Traffic Congestion: Adding 400-500 cars to this busy, highly prominent intersection, could be a problem. Hopefully a traffic study will be conducted before the project is considered for approval.
Flood Plain: A portion of the land is in the flood plain. How does more impervious cover affect flooding?
Pressure on Limited Resources: As we’ve seen the last two years our water supplies are barely adequate. Adding high density housing will require the acquisition of additional water rights. This will be expensive and will increase the cost of water for all of us. Water and sewer lines will also need to be upgraded. Demand for EMS and Police protection will increase. All of this offsets the property tax revenues.
Schools: High density housing will increase the pressure on our school district very rapidly. Will AHISD be able to accommodate this? Apartment developers want to build in Alamo Heights because of the high quality schools and our City services.
Building Size: Although actual square footage is not available, a reasonable range is 200,000 to 250,000 square feet. For purposes of scale this is more than three times the size of Central Market.
Public Unit District: Will it force something on our City we don’t want? Is a precedent being set that will allow PUDs anywhere?

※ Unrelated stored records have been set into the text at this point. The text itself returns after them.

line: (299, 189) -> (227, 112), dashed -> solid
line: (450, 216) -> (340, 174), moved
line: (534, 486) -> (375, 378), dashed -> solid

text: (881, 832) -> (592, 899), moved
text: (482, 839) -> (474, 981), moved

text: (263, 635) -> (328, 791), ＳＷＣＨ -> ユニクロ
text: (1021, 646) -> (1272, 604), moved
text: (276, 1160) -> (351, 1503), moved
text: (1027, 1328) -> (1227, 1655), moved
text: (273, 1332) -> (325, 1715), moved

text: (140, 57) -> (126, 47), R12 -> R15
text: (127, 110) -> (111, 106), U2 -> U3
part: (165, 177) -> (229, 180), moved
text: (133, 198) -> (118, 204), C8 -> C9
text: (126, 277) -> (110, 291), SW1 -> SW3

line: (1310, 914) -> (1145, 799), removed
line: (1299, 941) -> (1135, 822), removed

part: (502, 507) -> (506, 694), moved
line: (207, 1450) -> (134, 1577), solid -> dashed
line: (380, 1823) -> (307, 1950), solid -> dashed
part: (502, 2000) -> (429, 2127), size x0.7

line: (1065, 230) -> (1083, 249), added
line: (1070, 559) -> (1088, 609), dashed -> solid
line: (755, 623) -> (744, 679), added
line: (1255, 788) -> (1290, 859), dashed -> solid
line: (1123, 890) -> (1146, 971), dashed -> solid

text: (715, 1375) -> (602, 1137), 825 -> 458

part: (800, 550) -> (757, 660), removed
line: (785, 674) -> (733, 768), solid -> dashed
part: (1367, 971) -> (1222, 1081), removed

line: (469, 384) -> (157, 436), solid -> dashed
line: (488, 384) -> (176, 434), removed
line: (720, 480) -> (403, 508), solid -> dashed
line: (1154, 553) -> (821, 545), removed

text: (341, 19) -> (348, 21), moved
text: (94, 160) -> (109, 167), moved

Underground Parking Garage: To accommodate all the cars a two level garage covering most of the site (about an acre) will have to be constructed. The hole will be ~20-25’ deep and will require the excavation of 32,000 – 40,000 cubic yards of rock. Hauling off that material will require 2700-3300 dump truck load (12 yd truck). Larger trucks will haul more but will damage our streets even more.
I encourage citizens to show up for the hearing and voice opinion’s about this proposed project and offer suggestions for alternative development ideas.
Redevelopment of our commercial sector is important to Alamo Heights but we must look carefully at a project’s benefits AND costs to the community, especially when exceptions to our building codes are required.